+++ DOCUMENTO DE ORIGEM +++

Irreverência, humor, criatividade, non-sense, ousadia, experimentalismo. Mas tudo pode aparecer aqui. E as coisas sérias também. O futuro dirá se valeu a pena...ou melhor seria ter estado quietinho, preso por uma camisa de forças!
Segunda-feira, 15 de Agosto de 2005
No norte de Itália
Quando escrevo sobre acontecimentos passados, recorro fundamentalmente ao que está retido na minha memória. Mas, procurando na maleta das recordações, na colecção das velhas fotografias, nos mapas geográficos, aparece sempre algum documento que ajuda a localizar os locais, a revisitar ruas e monumentos, a definir datas. E são preciosos auxiliares e revigorantes cerebrais.
Para o texto que se segue, bem procurei alguma ajuda, mas nada apareceu. Portanto, o que vos vou contar é baseado somente na memória. Espero que essa minha função intelectual ainda esteja a trabalhar bem!

+++

* TAREFAS A REALIZAR *
a) Segundo o texto, em que se baseia o relato sobre o norte de Itália?
b) Devolva, sem alterações, o trecho do texto entre "Segunda-feira, 15 de" e "a trabalhar bem!", ambos incluídos.
c) Resuma o texto em duas frases.
As linhas seguintes têm uma origem diferente da do texto.

+++ LISTAGEM +++

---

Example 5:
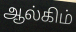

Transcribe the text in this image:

ஆல்கிம்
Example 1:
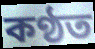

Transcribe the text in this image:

কণ্ঠত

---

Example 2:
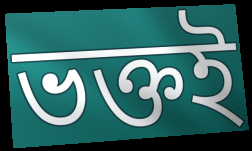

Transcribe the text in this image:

ভক্তই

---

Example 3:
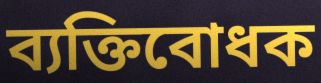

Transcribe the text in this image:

ব্যক্তিবোধক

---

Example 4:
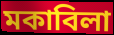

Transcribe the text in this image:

মকাবিলা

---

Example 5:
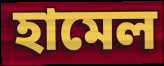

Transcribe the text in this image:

হামেল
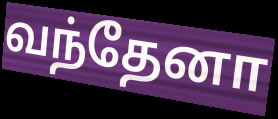
வந்தேனா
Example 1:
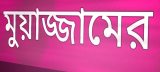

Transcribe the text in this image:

মুয়াজ্জামের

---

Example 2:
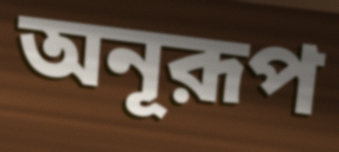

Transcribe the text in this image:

অনূরূপ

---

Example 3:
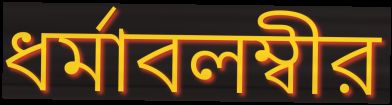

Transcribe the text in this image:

ধর্মাবলম্বীর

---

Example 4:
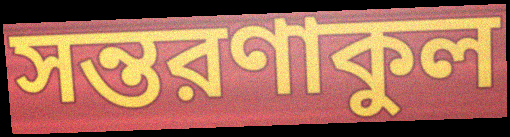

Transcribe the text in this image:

সন্তরণাকুল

+++

* RESPOSTAS *
a) Baseia-se somente na memória.

b)
Segunda-feira, 15 de Agosto de 2005
No norte de Itália
Quando escrevo sobre acontecimentos passados, recorro fundamentalmente ao que está retido na minha memória. Mas, procurando na maleta das recordações, na colecção das velhas fotografias, nos mapas geográficos, aparece sempre algum documento que ajuda a localizar os locais, a revisitar ruas e monumentos, a definir datas. E são preciosos auxiliares e revigorantes cerebrais.
Para o texto que se segue, bem procurei alguma ajuda, mas nada apareceu. Portanto, o que vos vou contar é baseado somente na memória. Espero que essa minha função intelectual ainda esteja a trabalhar bem!

c) Ao escrever sobre acontecimentos passados, recorre-se sobretudo à memória, e na maleta das recordações, nas velhas fotografias ou nos mapas aparece sempre algum documento que ajuda a localizar os locais e a definir datas. Para o relato sobre o norte de Itália, porém, nenhuma ajuda apareceu, pelo que o que se conta se baseia apenas na memória.